Records contained in a dataset

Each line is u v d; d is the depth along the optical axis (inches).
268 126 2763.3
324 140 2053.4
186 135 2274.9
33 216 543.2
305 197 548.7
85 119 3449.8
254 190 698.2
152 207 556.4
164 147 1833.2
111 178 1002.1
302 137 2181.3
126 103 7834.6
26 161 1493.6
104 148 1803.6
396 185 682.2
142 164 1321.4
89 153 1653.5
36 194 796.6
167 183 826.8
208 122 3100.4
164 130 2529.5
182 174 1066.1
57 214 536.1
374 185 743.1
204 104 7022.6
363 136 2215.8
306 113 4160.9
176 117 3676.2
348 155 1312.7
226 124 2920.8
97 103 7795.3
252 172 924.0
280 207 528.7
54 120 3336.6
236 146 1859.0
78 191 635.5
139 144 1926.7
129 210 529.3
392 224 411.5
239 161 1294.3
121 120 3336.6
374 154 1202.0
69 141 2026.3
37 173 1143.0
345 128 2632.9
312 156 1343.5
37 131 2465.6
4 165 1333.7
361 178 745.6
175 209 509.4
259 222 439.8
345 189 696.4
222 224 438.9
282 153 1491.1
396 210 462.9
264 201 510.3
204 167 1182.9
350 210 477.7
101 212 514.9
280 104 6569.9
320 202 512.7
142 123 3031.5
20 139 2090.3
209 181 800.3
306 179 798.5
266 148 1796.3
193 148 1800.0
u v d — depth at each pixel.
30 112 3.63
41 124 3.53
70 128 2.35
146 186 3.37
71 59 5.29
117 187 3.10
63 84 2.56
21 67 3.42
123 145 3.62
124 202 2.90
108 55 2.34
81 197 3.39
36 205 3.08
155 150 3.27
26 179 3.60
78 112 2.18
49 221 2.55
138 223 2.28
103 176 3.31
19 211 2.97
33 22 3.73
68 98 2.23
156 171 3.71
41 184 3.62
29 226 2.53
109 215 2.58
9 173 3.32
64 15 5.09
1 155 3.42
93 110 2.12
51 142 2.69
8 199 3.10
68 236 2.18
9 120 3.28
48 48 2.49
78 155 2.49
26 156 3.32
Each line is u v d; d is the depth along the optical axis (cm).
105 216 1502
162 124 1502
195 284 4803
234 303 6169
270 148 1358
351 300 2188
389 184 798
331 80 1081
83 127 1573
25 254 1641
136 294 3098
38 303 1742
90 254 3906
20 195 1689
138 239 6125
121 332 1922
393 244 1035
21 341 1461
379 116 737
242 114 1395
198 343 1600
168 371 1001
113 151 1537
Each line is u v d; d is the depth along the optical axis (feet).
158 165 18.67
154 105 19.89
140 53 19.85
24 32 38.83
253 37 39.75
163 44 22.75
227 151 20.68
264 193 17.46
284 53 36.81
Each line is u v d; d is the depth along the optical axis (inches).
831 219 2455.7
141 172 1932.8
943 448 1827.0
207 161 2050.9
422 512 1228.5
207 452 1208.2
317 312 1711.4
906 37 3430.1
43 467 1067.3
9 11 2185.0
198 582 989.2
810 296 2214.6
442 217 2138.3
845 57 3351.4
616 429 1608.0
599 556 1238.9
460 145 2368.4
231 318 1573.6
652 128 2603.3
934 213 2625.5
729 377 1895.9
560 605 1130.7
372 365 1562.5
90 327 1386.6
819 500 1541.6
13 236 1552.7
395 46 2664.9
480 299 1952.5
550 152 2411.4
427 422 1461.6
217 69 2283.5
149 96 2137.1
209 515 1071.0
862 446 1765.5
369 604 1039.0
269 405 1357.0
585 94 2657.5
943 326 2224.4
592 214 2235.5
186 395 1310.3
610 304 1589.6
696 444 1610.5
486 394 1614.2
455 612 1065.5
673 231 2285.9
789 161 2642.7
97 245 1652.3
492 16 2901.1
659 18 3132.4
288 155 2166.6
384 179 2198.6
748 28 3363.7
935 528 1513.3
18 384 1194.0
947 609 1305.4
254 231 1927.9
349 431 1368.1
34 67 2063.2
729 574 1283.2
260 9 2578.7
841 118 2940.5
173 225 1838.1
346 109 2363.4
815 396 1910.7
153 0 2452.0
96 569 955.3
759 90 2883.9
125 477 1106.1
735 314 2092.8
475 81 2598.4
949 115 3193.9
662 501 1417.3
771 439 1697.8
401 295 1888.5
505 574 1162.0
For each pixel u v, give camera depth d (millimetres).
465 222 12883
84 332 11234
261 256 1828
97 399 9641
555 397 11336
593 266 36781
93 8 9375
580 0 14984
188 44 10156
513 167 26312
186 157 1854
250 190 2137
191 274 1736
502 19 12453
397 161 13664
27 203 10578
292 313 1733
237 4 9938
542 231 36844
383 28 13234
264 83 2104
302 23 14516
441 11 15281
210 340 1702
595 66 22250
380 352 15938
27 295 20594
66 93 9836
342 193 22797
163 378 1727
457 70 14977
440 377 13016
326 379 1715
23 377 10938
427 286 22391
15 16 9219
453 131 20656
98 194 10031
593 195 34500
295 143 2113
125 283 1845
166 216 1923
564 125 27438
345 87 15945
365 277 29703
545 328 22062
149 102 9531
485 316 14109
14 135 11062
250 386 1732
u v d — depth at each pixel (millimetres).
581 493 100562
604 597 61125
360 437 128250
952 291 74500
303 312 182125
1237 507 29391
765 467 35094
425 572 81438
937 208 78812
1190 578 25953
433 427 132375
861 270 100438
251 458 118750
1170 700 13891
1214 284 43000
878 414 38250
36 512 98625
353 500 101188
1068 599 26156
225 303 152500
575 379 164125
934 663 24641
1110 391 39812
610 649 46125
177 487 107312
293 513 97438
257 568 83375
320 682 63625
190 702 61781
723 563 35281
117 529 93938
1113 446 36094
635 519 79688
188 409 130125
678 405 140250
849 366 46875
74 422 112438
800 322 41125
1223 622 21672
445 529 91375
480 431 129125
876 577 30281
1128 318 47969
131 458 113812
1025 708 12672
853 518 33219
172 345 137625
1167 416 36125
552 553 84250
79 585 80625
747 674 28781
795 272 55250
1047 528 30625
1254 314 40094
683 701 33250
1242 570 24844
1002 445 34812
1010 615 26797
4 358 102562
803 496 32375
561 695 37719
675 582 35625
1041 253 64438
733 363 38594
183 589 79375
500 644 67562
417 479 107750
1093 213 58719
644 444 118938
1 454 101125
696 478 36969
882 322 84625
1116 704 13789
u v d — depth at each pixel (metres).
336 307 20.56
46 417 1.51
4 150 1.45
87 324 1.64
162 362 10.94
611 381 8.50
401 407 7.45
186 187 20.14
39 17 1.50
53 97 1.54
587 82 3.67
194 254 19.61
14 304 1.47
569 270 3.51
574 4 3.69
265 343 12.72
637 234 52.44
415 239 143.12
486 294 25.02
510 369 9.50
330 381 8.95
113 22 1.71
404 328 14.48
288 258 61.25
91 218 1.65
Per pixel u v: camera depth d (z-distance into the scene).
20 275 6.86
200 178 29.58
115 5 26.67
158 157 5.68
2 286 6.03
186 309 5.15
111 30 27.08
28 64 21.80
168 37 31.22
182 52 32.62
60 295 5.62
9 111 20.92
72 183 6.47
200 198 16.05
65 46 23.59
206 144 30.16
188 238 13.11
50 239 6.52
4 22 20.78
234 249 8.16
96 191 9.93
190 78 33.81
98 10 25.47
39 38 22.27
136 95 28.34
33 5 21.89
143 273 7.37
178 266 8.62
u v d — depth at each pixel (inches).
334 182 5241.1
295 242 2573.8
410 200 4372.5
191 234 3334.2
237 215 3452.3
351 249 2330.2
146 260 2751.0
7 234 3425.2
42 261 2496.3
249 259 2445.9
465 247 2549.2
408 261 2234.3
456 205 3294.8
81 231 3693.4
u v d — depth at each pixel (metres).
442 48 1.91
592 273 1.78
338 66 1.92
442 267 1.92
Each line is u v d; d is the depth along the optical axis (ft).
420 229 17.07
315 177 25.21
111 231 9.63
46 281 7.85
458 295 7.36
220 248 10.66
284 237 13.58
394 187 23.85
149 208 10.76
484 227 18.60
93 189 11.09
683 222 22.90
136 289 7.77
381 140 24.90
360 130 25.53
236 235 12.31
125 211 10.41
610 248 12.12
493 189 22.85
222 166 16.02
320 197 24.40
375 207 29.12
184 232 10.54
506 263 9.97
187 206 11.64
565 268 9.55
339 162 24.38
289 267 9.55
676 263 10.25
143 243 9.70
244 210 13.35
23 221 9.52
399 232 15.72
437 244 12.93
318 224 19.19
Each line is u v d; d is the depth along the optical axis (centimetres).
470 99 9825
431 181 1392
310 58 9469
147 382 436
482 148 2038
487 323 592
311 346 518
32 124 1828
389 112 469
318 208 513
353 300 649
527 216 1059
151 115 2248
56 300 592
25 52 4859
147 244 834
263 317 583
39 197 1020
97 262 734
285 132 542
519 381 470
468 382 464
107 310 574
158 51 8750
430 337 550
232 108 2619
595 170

Work to be completed =
Restate the data word for word. Begin at its first line, end at the line that contains "142 123 3031.5", and include both.

Result for this exercise =
Each line is u v d; d is the depth along the optical axis (inches).
268 126 2763.3
324 140 2053.4
186 135 2274.9
33 216 543.2
305 197 548.7
85 119 3449.8
254 190 698.2
152 207 556.4
164 147 1833.2
111 178 1002.1
302 137 2181.3
126 103 7834.6
26 161 1493.6
104 148 1803.6
396 185 682.2
142 164 1321.4
89 153 1653.5
36 194 796.6
167 183 826.8
208 122 3100.4
164 130 2529.5
182 174 1066.1
57 214 536.1
374 185 743.1
204 104 7022.6
363 136 2215.8
306 113 4160.9
176 117 3676.2
348 155 1312.7
226 124 2920.8
97 103 7795.3
252 172 924.0
280 207 528.7
54 120 3336.6
236 146 1859.0
78 191 635.5
139 144 1926.7
129 210 529.3
392 224 411.5
239 161 1294.3
121 120 3336.6
374 154 1202.0
69 141 2026.3
37 173 1143.0
345 128 2632.9
312 156 1343.5
37 131 2465.6
4 165 1333.7
361 178 745.6
175 209 509.4
259 222 439.8
345 189 696.4
222 224 438.9
282 153 1491.1
396 210 462.9
264 201 510.3
204 167 1182.9
350 210 477.7
101 212 514.9
280 104 6569.9
320 202 512.7
142 123 3031.5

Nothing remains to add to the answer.